Freud concludes his essay with this extraordinary statement:
And now it may be expected that the other of the two heavenly forces, eternal Eros, will put forth his strength so as to maintain itself alongside of his equally immortal adversary.
It is fascinating that Freud here raises Eros and Thanatos—previously referred to as human instincts—to heavenly forces (Freud’s emphasis). Freud here is speaking of Eros as an immortal force beyond the human which will be putting forth his strength so as to “maintain itself” against Thanatos, its immortal adversary.
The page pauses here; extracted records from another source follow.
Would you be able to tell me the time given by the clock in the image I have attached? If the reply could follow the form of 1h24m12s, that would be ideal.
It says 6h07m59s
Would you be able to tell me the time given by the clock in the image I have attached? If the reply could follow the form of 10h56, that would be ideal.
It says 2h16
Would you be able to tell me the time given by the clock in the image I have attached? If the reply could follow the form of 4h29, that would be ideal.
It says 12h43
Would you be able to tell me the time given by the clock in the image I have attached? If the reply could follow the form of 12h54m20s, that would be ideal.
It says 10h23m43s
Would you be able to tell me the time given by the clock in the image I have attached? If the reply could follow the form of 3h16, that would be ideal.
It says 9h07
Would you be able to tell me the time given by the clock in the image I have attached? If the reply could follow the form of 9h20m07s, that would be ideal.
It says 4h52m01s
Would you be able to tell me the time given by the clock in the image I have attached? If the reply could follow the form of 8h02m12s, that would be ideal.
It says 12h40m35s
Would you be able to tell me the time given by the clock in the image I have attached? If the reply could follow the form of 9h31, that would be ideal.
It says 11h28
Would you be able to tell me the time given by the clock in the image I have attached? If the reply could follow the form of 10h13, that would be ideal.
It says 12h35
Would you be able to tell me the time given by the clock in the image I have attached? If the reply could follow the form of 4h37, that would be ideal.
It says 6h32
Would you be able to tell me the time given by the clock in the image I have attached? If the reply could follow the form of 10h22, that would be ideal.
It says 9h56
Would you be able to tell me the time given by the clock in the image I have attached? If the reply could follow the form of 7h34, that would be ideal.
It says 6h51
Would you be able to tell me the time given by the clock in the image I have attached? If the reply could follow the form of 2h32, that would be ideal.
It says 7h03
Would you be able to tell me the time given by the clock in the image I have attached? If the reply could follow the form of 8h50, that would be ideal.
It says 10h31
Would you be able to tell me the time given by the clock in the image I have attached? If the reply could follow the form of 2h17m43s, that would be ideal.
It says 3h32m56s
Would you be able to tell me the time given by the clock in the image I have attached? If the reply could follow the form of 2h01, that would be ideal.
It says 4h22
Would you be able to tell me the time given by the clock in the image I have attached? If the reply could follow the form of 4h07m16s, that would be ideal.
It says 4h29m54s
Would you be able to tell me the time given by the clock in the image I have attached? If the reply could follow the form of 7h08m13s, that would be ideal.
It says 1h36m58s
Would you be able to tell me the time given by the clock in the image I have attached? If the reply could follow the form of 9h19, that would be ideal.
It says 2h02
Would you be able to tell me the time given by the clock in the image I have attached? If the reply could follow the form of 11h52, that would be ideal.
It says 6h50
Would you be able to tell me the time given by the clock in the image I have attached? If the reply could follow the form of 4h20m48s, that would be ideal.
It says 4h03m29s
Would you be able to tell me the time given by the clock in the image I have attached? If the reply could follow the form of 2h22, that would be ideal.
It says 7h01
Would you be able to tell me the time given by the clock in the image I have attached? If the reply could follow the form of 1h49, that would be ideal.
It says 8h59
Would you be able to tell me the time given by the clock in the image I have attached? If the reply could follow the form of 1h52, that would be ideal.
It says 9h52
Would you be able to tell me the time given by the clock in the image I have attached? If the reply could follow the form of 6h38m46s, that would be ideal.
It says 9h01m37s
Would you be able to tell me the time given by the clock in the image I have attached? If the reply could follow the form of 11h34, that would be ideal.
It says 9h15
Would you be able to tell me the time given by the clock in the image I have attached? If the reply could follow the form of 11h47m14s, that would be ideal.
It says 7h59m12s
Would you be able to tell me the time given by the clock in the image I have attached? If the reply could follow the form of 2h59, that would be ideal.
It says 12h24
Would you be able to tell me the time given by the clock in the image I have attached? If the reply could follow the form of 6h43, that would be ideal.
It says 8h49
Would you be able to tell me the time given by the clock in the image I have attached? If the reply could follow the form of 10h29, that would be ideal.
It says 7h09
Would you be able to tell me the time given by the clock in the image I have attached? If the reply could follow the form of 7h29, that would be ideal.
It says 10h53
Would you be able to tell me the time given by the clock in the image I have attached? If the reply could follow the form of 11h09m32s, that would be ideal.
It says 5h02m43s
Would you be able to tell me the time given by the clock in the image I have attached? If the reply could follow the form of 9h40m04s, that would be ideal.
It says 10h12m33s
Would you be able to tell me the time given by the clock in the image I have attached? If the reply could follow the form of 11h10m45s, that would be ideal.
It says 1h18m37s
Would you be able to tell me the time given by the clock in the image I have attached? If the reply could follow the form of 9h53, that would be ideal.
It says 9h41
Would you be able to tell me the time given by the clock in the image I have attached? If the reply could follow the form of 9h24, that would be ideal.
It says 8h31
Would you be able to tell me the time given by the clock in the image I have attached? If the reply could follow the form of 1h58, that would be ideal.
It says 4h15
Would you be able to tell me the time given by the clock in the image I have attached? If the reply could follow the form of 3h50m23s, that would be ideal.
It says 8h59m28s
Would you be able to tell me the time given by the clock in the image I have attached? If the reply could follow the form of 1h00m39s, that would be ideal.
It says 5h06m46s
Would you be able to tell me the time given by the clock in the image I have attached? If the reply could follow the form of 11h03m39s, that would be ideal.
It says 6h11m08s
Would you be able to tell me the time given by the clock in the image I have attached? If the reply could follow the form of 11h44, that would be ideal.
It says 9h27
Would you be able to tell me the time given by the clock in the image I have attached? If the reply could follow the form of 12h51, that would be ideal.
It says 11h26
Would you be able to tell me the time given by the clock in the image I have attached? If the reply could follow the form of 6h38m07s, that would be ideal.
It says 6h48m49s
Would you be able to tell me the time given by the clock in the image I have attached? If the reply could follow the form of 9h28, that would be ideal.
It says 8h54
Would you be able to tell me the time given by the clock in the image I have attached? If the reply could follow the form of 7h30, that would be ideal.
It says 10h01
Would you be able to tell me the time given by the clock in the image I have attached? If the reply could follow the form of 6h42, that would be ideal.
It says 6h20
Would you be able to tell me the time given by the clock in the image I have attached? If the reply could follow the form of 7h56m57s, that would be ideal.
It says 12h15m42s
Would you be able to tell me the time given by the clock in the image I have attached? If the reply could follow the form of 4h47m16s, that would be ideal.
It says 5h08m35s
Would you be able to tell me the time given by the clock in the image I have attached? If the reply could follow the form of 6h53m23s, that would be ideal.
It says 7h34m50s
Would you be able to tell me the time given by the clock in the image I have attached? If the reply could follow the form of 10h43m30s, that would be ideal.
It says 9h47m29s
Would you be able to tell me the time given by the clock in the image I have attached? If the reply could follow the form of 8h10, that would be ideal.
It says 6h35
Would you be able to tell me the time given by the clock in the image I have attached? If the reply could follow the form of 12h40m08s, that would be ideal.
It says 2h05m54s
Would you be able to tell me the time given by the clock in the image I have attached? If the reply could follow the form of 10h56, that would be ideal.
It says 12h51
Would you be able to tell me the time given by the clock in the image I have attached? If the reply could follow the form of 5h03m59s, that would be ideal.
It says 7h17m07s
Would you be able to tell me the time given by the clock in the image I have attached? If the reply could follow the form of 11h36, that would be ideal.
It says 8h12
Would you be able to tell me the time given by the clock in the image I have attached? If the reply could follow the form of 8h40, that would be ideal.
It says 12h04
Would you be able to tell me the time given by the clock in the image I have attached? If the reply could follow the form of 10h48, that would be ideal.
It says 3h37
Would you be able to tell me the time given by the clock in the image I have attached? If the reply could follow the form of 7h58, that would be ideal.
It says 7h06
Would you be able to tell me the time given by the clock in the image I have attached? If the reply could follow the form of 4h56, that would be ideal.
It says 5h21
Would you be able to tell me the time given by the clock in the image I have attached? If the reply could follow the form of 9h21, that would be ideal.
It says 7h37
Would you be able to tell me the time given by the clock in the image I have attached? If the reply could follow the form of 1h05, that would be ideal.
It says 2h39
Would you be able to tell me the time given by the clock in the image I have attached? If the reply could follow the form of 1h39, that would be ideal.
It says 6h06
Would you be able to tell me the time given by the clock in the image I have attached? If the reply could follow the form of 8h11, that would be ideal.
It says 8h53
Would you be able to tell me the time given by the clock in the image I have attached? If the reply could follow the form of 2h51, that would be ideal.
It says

What is it that led Freud to expect Eros to exert itself in this way? Whatever it was, something else happened to Freud which led him two years later to write in his New Introductory Lectures on Psycho-Analysis:
“…our best hope for the future is that the intellect—the scientific spirit, reason—should in time establish a dictatorship over the human mind. Whatever…opposes such a development is a danger for the future of mankind.”
I wrote in Psyche Speaks, some 34 years ago, when first commenting on Freud’s conclusions:
Here Freud seems to forget his call to Eros and falls into the typical stance of siding with reason against the soul. I feel that Freud’s earlier stance was more correct, that the battle is not between Eros and Logos, but between Eros and Thanatos. Thanatos seems ever present in today’s world. But where is Eros?
If anything, the world has grown darker since I wrote those words, and Eros seems even less visible and present. Psyche Speaks was my effort to point to Eros as what the world needs. In his 1960 letter to Herbert Read, Jung called what was needed, was a “great dream.” Jung said that such a great dream has always spoken through the artist as “mouthpiece” proclaiming the arrival of the coming guest. It is the artist’s love and passion (the human eros) that needs to be listened to in order to proclaim and welcome the coming guest (the heavenly Eros). In my view, it was the artist in each of us that would be the source of what was necessary to welcome the coming guest. But we seem far from such a realization and manifestation.
The earlier Freud expects the arrival of the heavenly Eros. The later Jung expects the arrival of the coming guest. I think both great men are talking about the same thing.
Thus, in the face of the final Ragnarök, which seems ever more certain, one may either give up in despair, entertain oneself to death, or manifest ever more fully the human Eros that is love and passion and generative creativity. One must perhaps, celebrate both the final Ragnarök and welcome Eros, the coming guest.